Book Synopsis The Bibliography of Regional Fiction in Britain and Ireland, 1800–2000 by : Keith D. M. Snell
Download or read book The Bibliography of Regional Fiction in Britain and Ireland, 1800–2000 written by Keith D. M. Snell and published by Routledge. This book was released on 2017-03-02 with total page 642 pages. Available in PDF, EPUB and Kindle. Book excerpt: Pioneering and interdisciplinary in nature, this bibliography constitutes a comprehensive list of regional fiction for every county of Ireland, Scotland, Wales and England over the past two centuries. In addition, other regions of a usually topographical or urban nature have been used, such as Birmingham and the Black Country; London; The Fens; the Brecklands; the Highlands; the Hebrides; or the Welsh border. Each entry lists the author, title, and date of first publication. The geographical coverage is encompassing and complete, from the Channel Islands to the Shetlands. An original introduction discusses such matters as definition, bibliographical method, popular readerships, trends in output, and the scholarly literature on regional fiction.
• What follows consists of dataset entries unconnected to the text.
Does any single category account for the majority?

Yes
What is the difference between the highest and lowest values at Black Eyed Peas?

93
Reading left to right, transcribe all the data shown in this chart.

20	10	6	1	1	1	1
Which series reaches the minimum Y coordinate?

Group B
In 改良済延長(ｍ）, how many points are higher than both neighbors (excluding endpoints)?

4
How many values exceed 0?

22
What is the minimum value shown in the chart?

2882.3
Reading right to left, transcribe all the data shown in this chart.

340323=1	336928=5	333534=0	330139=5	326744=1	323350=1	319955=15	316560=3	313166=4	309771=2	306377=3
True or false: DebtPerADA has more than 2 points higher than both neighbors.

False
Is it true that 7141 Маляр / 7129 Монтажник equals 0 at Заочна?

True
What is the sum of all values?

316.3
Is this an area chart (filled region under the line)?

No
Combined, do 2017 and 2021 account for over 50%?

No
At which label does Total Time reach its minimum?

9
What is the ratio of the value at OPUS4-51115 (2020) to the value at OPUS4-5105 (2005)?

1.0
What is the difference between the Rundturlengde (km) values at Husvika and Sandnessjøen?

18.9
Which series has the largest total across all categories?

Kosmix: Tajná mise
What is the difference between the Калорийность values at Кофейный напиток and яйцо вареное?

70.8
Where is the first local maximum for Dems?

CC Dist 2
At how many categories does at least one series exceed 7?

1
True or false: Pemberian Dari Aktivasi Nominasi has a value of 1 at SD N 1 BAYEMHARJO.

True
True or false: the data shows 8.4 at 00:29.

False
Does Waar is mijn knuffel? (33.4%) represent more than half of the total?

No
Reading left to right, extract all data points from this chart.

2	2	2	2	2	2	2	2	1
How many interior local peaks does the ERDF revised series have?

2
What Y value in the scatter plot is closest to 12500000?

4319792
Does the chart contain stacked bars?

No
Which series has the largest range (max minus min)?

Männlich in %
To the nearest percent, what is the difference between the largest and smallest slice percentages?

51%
Book Synopsis Elizabeth Bowen by : Patricia Laurence
Download or read book Elizabeth Bowen written by Patricia Laurence and published by Springer Nature. This book was released on 2019-12-03 with total page 366 pages. Available in PDF, EPUB and Kindle. Book excerpt: Elizabeth Bowen: A Literary Life reinvents Bowen as a public intellectual, propagandist, spy, cultural ambassador, journalist, and essayist as well as a writer of fiction. Patricia Laurence counters the popular image of Bowen as a mannered, reserved Anglo-Irish writer and presents her as a bold, independent woman who took risks and made her own rules in life and writing. This biography distinguishes itself from others in the depth of research into the life experiences that fueled Bowen’s writing: her espionage for the British Ministry of Information in neutral Ireland, 1940-1941, and the devoted circle of friends, lovers, intellectuals and writers whom she valued: Isaiah Berlin, William Plomer, Maurice Bowra, Stuart Hampshire, Charles Ritchie, Sean O’Faolain, Virginia Woolf, Rosamond Lehmann, and Eudora Welty, among others. The biography also demonstrates how her feelings of irresolution about national identity and gender roles were dispelled through her writing. Her vivid fiction, often about girls and women, is laced with irony about smooth social surfaces rent by disruptive emotion, the sadness of beleaguered adolescents, the occurrence of cultural dislocation, historical atmosphere, as well as undercurrents of violence in small events, and betrayal and disappointment in romance. Her strong visual imagination—so much a part of the texture of her writing—traces places, scenes, landscapes, and objects that subliminally reveal hidden aspects of her characters. Though her reputation faltered in the 1960s-1970s given her political and social conservatism, now, readers are discovering her passionate and poetic temperament and writing as well as the historical consciousness behind her worldly exterior and writing.